An excerpt from Dr. Linda Seger’s book, Spiritual Steps on the Road to Success: Gaining the Goal Without Losing Your Soul
To get to the core of who we are – as children of God – we sometimes have to strip away all our other roles that have been handed to us, or that we’ve accepted without much thought – whether mother, daughter, son, father, home-owner, head of a business, churchgoer or non-churchgoer, atheist or believer – to find what is truly essential and then build up a more authentic identity. This becomes important because all other identities can be taken away from us and can leave us bereft, unless we understand that, at our most essential core, we belong to God, not to ourselves.
What happens to our identity when we realize we are loved, and beloved, by our Creator? However you define God, there is a connection between us and Something or Someone greater than we are. Whether it’s that small inner voice that guides us and nurtures us into who we are meant to be, or a sense of something transcendent and sacred that pulls us into our identity, from our first to our last breath we are loved into being.

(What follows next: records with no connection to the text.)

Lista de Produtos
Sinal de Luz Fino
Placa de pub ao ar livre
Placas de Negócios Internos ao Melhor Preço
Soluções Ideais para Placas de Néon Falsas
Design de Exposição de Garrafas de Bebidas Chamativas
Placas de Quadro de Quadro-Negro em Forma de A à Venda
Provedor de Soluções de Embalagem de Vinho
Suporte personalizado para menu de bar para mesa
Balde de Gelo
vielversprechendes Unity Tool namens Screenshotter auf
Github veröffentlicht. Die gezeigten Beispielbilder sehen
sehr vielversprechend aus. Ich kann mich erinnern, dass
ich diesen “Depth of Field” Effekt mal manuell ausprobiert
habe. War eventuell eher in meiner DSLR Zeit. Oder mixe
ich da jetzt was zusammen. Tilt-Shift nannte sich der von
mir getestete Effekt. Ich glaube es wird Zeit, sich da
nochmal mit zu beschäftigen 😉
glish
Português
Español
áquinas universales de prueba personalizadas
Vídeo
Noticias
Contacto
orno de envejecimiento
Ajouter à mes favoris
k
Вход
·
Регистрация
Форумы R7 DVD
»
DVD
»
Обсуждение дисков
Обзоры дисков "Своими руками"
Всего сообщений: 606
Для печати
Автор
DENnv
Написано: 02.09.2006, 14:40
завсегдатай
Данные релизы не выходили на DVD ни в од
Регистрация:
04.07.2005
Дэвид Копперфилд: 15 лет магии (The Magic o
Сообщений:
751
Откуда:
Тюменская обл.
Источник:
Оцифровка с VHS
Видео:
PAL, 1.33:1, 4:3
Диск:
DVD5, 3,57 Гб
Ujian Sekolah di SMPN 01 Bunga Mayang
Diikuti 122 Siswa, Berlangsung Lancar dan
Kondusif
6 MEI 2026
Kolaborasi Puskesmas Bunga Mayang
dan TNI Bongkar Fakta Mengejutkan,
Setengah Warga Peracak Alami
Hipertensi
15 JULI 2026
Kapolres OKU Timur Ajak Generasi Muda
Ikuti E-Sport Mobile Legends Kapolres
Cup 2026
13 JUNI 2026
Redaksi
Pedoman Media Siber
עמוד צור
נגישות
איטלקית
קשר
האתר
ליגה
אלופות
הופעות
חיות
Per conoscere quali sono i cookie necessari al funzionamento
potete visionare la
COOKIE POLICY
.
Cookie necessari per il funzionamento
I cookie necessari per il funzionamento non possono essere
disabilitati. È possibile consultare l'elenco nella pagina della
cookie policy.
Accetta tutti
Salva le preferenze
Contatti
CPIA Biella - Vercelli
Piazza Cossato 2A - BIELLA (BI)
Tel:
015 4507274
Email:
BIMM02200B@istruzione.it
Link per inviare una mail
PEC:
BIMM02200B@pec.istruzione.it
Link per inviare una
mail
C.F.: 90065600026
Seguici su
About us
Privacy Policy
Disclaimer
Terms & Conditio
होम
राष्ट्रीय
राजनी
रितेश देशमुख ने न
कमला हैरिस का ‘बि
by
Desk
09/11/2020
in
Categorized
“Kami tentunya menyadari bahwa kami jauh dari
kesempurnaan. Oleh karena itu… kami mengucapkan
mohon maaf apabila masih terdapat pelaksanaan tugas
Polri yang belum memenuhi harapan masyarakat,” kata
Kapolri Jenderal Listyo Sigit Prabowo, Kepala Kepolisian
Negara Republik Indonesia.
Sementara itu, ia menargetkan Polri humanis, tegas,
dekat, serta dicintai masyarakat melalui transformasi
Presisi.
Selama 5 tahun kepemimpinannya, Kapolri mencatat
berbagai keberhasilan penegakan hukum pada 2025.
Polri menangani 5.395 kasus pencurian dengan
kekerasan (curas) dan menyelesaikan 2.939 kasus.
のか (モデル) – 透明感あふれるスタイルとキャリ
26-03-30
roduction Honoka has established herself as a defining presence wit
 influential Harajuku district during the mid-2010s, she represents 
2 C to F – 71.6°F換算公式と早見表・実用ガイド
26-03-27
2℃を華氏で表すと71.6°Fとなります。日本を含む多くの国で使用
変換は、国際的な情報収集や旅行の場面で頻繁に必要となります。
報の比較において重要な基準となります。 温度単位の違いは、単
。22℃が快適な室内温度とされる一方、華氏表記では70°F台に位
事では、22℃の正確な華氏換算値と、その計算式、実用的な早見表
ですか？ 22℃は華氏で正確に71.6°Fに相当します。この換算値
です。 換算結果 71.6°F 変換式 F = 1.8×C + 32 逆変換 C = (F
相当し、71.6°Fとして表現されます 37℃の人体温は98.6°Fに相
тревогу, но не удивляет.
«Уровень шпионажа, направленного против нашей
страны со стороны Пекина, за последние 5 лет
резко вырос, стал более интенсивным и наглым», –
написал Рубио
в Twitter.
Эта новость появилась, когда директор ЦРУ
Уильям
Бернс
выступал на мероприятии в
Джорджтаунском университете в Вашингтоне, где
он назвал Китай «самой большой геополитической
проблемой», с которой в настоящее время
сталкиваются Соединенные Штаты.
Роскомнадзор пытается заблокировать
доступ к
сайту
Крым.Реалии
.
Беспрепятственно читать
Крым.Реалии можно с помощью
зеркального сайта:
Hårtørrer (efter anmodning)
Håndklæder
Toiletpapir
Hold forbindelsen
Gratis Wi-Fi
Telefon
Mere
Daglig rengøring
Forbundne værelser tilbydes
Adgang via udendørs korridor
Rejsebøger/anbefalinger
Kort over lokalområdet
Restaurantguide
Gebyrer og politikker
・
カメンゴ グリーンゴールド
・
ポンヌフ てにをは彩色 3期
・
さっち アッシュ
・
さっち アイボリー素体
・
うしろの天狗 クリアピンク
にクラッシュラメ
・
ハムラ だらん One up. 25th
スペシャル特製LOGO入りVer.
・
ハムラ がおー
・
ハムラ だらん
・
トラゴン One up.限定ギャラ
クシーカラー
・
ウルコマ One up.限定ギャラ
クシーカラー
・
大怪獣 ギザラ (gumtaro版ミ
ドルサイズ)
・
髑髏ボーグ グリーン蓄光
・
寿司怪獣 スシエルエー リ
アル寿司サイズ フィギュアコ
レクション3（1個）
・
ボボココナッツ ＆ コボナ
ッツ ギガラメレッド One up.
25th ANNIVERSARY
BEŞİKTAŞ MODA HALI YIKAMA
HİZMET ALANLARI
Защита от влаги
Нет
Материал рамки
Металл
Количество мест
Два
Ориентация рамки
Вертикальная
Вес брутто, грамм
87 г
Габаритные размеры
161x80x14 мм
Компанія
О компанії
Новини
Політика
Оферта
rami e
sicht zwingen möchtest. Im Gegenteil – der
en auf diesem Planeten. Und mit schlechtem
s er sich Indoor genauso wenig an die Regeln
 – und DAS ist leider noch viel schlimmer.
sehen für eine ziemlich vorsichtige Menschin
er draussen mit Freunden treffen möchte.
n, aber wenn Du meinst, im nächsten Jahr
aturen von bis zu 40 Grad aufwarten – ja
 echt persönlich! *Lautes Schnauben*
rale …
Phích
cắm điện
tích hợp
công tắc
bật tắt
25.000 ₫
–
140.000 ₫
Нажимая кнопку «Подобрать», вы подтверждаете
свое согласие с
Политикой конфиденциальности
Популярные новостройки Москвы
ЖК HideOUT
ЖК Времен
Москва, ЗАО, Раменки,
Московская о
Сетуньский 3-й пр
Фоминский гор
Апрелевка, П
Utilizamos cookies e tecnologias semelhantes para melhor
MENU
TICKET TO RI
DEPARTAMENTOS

For the spiritual person, the Who-We-Are is rarely seen in the world’s terms. We have bigger issues to deal with than owning the red Porsche and the mansion and the stocks and bonds. In spite of the pull to wealth and power, that is not what we’re about. If wealth and clout is a by-product of our work, it’s probably fine with us, but it isn’t the essential core of what we seek.
What do we want? What calls us? To find the answer, we need to push aside the world’s issues of fame and fortune to see clearly. If we listen to the authentic voice that seems to know who we are, and calls us to become that person, then we will find a few basic issues that are part of our true identity.
Our first answer will be: “It’s not about materialism.” Anything material is a by-product of our true identities. Some say we are physical beings in a spiritual body and some say we are spiritual beings in a physical body, but however you define it, you are talking about a sense that it is the spiritual world that we serve and it is the spiritual world that determines what we are and what we can be.